Soil erosion by water and wind is a major land degradation process with wide-ranging impacts on food production, ecosystem functioning, and socioeconomic systems. Intensified precipitation extremes and increasing aridity could influence the relative dominance of water- and wind-driven erosion in complex and spatially heterogeneous ways. However, a systematic understanding of where and how these two erosion mechanisms will respond to future climate variability at the global scale remains largely lacking. Current global assessments predominantly rely on empirical models. However, these approaches are highly parameterized, require extensive calibration, and are often difficult to apply consistently under changing climate conditions.

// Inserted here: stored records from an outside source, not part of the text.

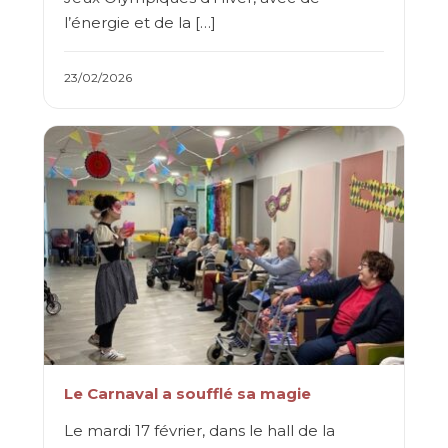
l’énergie et de la […]
23/02/2026
Le Carnaval a soufflé sa magie
Le mardi 17 février, dans le hall de la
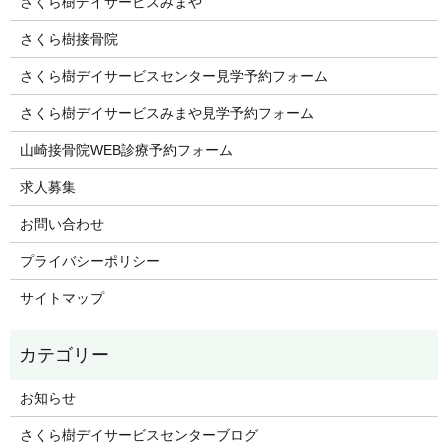
さくら樹デイサービスみまや
さくら樹接骨院
さくら樹デイサービスセンター見学予約フォーム
さくら樹デイサービスみまや見学予約フォーム
山崎接骨院WEB診療予約フォーム
求人募集
お問い合わせ
プライバシーポリシー
サイトマップ
お知らせ
さくら樹デイサービスセンターブログ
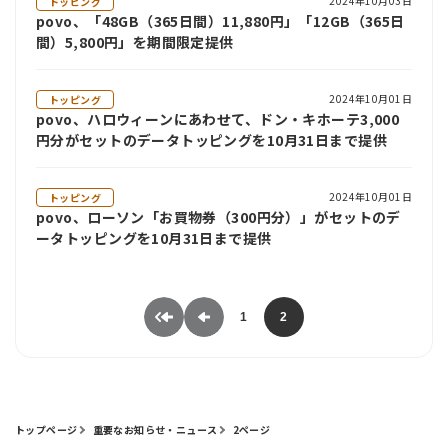
2024年10月03日
トッピング
povo、「48GB（365日間）11,880円」「12GB（365日
間）5,800円」を期間限定提供
2024年10月01日
トッピング
povo、ハロウィーンにあわせて、ドン・キホーテ3,000
円分がセットのデータトッピングを10月31日まで提供
2024年10月01日
トッピング
povo、ローソン「お買物券（300円分）」がセットのデ
ータトッピングを10月31日まで提供
1
2
トップページ
重要なお知らせ・ニュース
2ページ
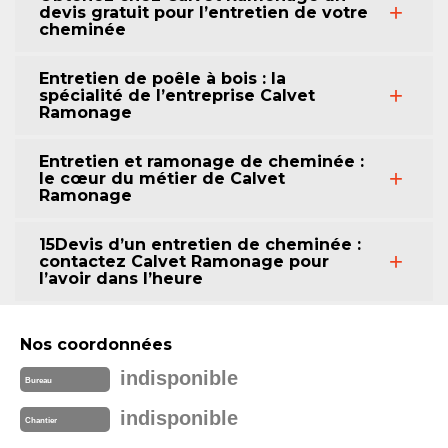
devis gratuit pour l’entretien de votre
cheminée
Entretien de poêle à bois : la
spécialité de l’entreprise Calvet
Ramonage
Entretien et ramonage de cheminée :
le cœur du métier de Calvet
Ramonage
15Devis d’un entretien de cheminée :
contactez Calvet Ramonage pour
l’avoir dans l’heure
Nos coordonnées
indisponible
Bureau
indisponible
Chantier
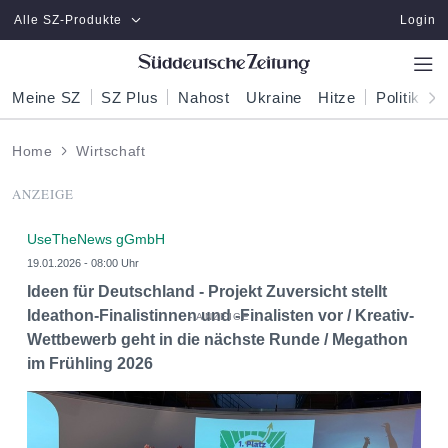
Zum Hauptinhalt springen
Alle SZ-Produkte
Login
Meine SZ
SZ Plus
Nahost
Ukraine
Hitze
Politik
W
Home
Wirtschaft
ANZEIGE
UseTheNews gGmbH
19.01.2026 - 08:00 Uhr
Ideen für Deutschland - Projekt Zuversicht stellt
Ideathon-Finalistinnen und -Finalisten vor / Kreativ-
Wettbewerb geht in die nächste Runde / Megathon
im Frühling 2026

The objective of this project is to establish an integrated and climate-informed basis for identifying priority regions for soil conservation and land management. Therefore, we aim to present a new framework to quantify potential soil erosion risk, in terms of the probability of erosion occurrence, rather than absolute soil loss. The study will use km-scale global simulations from ICON (~10 km), together with satellite and global soil datasets, to assess potential water and wind erosion risk under present and future climate conditions. The resulting high-resolution maps provide insight into present-day erosion hot spots, projected changes in erosion likelihood under different scenarios, and contrasting responses of water- and wind-driven erosion systems to variations in precipitation regimes, wind, and land surface conditions.